“Her vote will go toward helping forward the time when life’s Bread, which is home, shelter and security, and the Roses of life, music, education, nature and books, shall be the heritage of every child that is born in the country, in the government of which she has a voice.”Helen Todd, 1911.
Helen Todd was a factory inspector and a suffragette. Her demand for “bread for all, and roses too” became a Marxist and feminist slogan for the struggle against voting disenfranchisement and labour exploitation. It was a rallying call for workers fighting for more than just a passive existence, but a life of agency, autonomy and dignity. The slogan gathered momentum, most notably vocalised a year later by a labour union leader (aptly) named Rose.
“What the woman who labors wants is the right to live, not simply exist – the right to life as the rich woman has the right to life, and the sun and music and art. You have nothing that the humblest worker has not a right to have also. The worker must have bread, but she must have roses, too.”Rose Schneiderman, 1912.

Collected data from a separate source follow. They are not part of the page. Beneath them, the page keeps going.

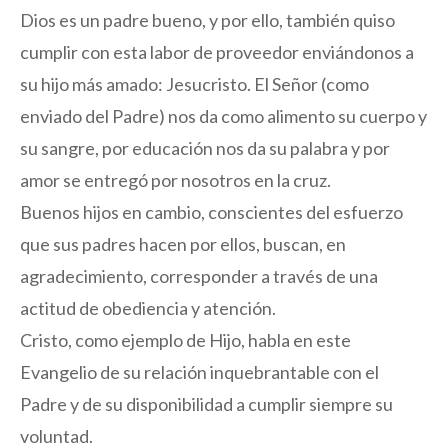
Dios es un padre bueno, y por ello, también quiso
cumplir con esta labor de proveedor enviándonos a
su hijo más amado: Jesucristo. El Señor (como
enviado del Padre) nos da como alimento su cuerpo y
su sangre, por educación nos da su palabra y por
amor se entregó por nosotros en la cruz.
Buenos hijos en cambio, conscientes del esfuerzo
que sus padres hacen por ellos, buscan, en
agradecimiento, corresponder a través de una
actitud de obediencia y atención.
Cristo, como ejemplo de Hijo, habla en este
Evangelio de su relación inquebrantable con el
Padre y de su disponibilidad a cumplir siempre su
voluntad.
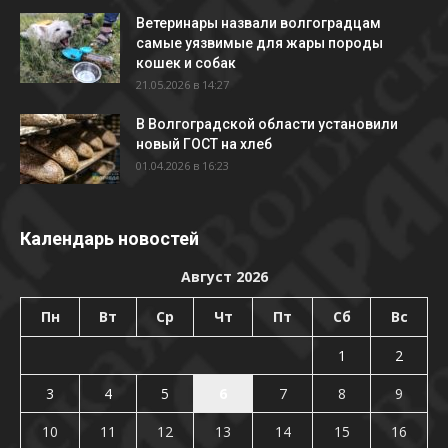
Ветеринары назвали волгоградцам
самые уязвимые для жары породы
кошек и собак
21.05.2026 в 14:27
В Волгоградской области установили
новый ГОСТ на хлеб
01.04.2026 в 16:23
Календарь новостей
Август 2026
Пн
Вт
Ср
Чт
Пт
Сб
Вс
1
2
3
4
5
6
7
8
9
10
11
12
13
14
15
16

In the 21st century, the demand for bread and roses remains a very real and present struggle. The slogan itself has become more widely adopted, representing something at the very heart of the global workers’ movement. For the purposes of this website, I have embraced the slogan as a means of capturing the uncompromising character of democratic socialism. It’s not about bargaining with those who control the economy for their charity or their goodwill. It’s about taking ownership of the economy itself so that education, healthcare, food, energy, water, housing and transport can be collectively produced and enjoyed.
‘Bread and Roses’ symbolises the bitter fight for a radical redistribution of resources away from those that hoard them to the society that collectively produces them. It represents the integration of certain privately owned assets into a common fund, fuelled not by labour-exploitation but collective action. It typifies the urgent call to democratise power and ownership. And it seizes the very terms of what it means to have an equal opportunity to a worthwhile existence.
This website is driven by a legitimate and empathetic anger at everyday injustice, as well as by the humble hope that things can (and will) be different. It offers commentary on the latest political events, doing so in a way that provides philosophical solidarity to left-wing activism. I seek to make the case for democratic socialism one post at a time.